Amounts in all tables in the Notes to Unaudited Condensed Consolidated Financial Statements have been presented in thousands, except percentage, time period, share and per share data or where otherwise indicated.
Business Segments
Operating segments are components of an enterprise about which separate financial information is available that is evaluated regularly by the chief operating decision maker in deciding how to allocate resources and in assessing performance. The Company’s chief operating decision maker is the President of Live Oak Bancshares, Inc. and the Bank. In determining the appropriateness of segment definition, the Company considers the components of the business about which financial information is available and components the chief operating decision maker regularly evaluates relative to resource allocation and performance assessment.
Management has determined that the Company has one significant operating segment, which is providing a banking platform for small businesses nationwide. The banking platform generates revenue primarily from net interest income and secondarily through the origination and sale of government guaranteed loans. The chief operating decision maker assesses performance and decides how to allocate resources based on net income which is reported on the consolidated statements of income. The chief operating decision maker uses net income to evaluate income generated from total assets (return on assets) and profitability of the segment in relation to total shareholders’ equity (return on equity). The measures of segment assets and equity are reported on the consolidated balance sheets as total assets and total shareholders’ equity. Net income is also used to monitor budget versus actual results. All of these elements are used in assessing performance of the segment.
Significant segment expenses are reported on the consolidated statements of income.
Changes in Accounting Estimates
During the second quarter of 2024, the Company made enhancements to the qualitative framework of the allowance for credit losses. The enhanced framework leverages quantifiable credit risk metrics as well as current and forecasted economic conditions to determine possible portfolio outcomes that are not captured in quantitatively modeled results. The framework continues to consider risk factors which include, but are not limited to, changes in lending policies, economic and business conditions, nature and volume of portfolio, volume and severity of past due loans, value of underlying collateral, concentrations, and prepayment speeds. The result of these changes was not material.
These refinements have been accounted for as changes in accounting estimates under Financial Accounting Standards Board (FASB) Accounting Standards Codification (ASC) 250, Accounting Changes and Error Corrections, with prospective application beginning in the period of change.
Long-Lived Asset Reclassified to Held for Sale
During the first quarter of 2024, the Company determined that retention of an idle building and accompanying land adjacent to its main campus was not best suited to serve future expansion plans. As a result of this determination, the Company entered into a purchase and sale agreement with a third party with expected total proceeds, net of estimated expenses, of $20.9 million. Accordingly, the $18.5 million carrying amount of the building and land, was considered held for sale, and reclassified from premises and equipment, net to other assets in the Unaudited Condensed Consolidated Balance Sheet. During the third quarter of 2024, the building and land were sold for a gain of $2.4 million.
Reclassifications
Certain reclassifications have been made to the prior period's Unaudited Condensed Consolidated Financial Statements to place them on a comparable basis with the current year. Net income and shareholders' equity previously reported were not affected by these reclassifications.

■ Listed entries ■
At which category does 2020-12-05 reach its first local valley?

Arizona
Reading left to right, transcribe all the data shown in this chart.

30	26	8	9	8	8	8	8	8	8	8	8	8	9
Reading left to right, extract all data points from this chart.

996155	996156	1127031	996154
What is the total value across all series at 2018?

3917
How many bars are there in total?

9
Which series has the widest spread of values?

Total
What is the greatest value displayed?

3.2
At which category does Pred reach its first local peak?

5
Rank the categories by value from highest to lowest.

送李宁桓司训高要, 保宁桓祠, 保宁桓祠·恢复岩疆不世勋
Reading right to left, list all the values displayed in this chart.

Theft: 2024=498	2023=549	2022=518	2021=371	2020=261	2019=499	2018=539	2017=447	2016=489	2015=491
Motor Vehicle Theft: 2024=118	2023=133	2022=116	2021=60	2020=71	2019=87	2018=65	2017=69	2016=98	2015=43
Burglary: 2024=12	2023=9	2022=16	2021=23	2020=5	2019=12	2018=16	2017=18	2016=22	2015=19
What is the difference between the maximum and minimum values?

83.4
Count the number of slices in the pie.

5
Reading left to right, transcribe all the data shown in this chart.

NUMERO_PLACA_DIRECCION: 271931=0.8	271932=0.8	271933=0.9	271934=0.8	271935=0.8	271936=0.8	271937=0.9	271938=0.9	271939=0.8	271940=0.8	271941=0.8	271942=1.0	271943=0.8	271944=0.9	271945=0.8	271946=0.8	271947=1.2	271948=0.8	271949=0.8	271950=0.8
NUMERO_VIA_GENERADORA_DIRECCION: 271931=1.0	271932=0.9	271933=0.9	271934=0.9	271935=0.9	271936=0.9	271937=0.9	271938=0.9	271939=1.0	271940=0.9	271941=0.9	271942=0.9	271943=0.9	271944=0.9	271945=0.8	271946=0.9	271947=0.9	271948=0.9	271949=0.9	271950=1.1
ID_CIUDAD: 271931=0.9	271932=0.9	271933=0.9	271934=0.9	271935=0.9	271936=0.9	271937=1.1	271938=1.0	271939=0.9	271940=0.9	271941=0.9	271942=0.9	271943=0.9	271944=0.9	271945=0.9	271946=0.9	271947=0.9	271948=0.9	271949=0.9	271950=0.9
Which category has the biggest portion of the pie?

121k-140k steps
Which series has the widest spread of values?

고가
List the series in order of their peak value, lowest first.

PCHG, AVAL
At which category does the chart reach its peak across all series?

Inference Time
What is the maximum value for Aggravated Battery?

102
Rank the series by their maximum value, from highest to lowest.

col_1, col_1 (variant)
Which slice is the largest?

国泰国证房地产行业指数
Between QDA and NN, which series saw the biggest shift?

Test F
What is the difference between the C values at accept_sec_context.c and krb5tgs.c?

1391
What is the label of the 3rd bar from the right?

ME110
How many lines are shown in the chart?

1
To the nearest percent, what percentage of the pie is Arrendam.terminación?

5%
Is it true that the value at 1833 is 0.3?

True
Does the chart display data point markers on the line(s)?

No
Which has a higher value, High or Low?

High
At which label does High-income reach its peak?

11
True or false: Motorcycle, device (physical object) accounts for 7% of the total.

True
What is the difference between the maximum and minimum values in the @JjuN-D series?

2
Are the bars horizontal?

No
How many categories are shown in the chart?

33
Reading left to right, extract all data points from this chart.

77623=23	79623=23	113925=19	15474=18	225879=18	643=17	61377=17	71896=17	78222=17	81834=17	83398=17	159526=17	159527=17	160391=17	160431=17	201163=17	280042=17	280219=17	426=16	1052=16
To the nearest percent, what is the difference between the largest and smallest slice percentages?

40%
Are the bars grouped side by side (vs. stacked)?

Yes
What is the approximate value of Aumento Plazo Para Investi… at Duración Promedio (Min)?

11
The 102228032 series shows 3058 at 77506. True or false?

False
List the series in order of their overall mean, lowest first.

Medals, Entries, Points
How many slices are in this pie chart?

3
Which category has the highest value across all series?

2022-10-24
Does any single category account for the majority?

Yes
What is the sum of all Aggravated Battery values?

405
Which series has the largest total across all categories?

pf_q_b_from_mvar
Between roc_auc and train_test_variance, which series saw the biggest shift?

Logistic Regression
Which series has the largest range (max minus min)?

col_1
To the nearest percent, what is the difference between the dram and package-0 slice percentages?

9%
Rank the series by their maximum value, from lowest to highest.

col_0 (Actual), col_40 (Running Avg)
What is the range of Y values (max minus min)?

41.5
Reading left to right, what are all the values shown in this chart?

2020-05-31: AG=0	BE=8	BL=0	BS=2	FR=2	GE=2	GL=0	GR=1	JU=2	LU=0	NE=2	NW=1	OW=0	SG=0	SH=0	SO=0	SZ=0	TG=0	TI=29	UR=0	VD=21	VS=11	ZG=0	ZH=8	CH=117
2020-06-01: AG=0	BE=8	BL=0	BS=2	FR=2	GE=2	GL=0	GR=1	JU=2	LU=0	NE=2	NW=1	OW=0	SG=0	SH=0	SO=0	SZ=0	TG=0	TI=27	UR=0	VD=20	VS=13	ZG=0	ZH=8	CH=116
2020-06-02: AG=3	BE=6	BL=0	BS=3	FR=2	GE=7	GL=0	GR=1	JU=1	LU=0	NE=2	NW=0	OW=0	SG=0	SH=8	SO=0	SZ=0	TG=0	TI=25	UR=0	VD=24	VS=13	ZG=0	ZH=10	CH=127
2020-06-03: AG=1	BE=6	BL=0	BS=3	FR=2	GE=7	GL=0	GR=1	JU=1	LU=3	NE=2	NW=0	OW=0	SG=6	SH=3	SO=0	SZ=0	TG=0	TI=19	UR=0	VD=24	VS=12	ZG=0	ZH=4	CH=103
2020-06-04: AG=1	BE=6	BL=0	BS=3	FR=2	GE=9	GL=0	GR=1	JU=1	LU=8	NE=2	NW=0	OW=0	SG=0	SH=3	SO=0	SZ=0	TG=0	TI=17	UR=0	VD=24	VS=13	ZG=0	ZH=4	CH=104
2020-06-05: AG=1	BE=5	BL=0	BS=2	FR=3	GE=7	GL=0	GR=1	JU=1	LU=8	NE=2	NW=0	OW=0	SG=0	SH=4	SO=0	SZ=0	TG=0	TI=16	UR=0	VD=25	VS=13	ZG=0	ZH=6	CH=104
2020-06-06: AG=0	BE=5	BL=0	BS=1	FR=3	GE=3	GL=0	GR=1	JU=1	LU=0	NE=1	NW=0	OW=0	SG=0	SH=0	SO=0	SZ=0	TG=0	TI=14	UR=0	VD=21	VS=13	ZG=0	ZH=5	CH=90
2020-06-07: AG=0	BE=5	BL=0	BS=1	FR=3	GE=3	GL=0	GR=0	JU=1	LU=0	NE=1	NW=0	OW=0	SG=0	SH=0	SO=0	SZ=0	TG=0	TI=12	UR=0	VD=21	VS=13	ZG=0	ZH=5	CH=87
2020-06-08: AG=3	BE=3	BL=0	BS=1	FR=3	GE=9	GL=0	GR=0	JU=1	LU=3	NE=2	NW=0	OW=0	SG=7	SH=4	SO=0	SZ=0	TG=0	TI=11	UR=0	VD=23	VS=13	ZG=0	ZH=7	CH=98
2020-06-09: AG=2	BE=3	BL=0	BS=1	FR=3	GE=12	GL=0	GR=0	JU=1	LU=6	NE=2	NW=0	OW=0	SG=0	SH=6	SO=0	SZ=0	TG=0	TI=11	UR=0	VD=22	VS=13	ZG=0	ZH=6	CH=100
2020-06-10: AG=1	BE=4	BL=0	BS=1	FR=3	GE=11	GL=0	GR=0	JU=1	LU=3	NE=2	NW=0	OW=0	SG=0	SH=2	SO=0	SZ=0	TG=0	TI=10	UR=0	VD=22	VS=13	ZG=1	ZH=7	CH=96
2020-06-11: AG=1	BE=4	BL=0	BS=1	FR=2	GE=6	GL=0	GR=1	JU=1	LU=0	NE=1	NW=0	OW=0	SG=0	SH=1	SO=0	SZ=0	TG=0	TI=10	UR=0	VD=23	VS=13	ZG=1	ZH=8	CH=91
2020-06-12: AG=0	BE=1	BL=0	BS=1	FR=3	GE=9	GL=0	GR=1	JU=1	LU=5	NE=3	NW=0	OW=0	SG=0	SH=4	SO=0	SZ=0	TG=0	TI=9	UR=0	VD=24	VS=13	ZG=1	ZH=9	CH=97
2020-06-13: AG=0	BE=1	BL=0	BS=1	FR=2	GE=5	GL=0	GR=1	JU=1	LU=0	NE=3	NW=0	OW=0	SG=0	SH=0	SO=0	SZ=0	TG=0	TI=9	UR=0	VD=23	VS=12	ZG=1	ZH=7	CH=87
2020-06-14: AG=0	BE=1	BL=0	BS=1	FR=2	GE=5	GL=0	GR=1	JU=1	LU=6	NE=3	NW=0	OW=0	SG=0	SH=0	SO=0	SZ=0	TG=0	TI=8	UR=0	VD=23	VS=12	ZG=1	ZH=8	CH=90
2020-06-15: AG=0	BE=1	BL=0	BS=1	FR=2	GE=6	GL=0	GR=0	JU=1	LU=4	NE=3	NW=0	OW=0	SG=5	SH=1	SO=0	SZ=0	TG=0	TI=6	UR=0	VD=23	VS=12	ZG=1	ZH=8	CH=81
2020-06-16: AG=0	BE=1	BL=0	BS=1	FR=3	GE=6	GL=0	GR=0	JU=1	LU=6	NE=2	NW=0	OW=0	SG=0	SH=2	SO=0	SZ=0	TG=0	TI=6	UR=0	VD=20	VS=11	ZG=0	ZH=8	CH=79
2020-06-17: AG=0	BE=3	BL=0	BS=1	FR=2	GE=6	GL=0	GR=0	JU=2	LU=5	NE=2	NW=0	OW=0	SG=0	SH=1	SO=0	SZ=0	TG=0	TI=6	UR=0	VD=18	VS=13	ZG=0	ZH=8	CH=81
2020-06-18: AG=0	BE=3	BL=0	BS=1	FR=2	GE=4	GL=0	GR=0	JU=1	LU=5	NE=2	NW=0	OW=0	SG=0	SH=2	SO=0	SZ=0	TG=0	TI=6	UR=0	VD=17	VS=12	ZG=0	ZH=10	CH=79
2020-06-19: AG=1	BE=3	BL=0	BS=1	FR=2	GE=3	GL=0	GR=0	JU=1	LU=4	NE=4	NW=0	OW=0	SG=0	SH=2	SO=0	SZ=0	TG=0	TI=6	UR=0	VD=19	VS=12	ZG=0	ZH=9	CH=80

■ Problem 1 ■
In the financial statement notes, reproduce word for word the portion starting with "Business Segments" and going on through "and performance assessment.".
■ Problem 2 ■
In the financial statement notes, what gain did the Company record when the building and land were sold in the third quarter of 2024?

■ Written answer 1 ■
Business Segments
Operating segments are components of an enterprise about which separate financial information is available that is evaluated regularly by the chief operating decision maker in deciding how to allocate resources and in assessing performance. The Company’s chief operating decision maker is the President of Live Oak Bancshares, Inc. and the Bank. In determining the appropriateness of segment definition, the Company considers the components of the business about which financial information is available and components the chief operating decision maker regularly evaluates relative to resource allocation and performance assessment.

■ Written answer 2 ■
A gain of $2.4 million.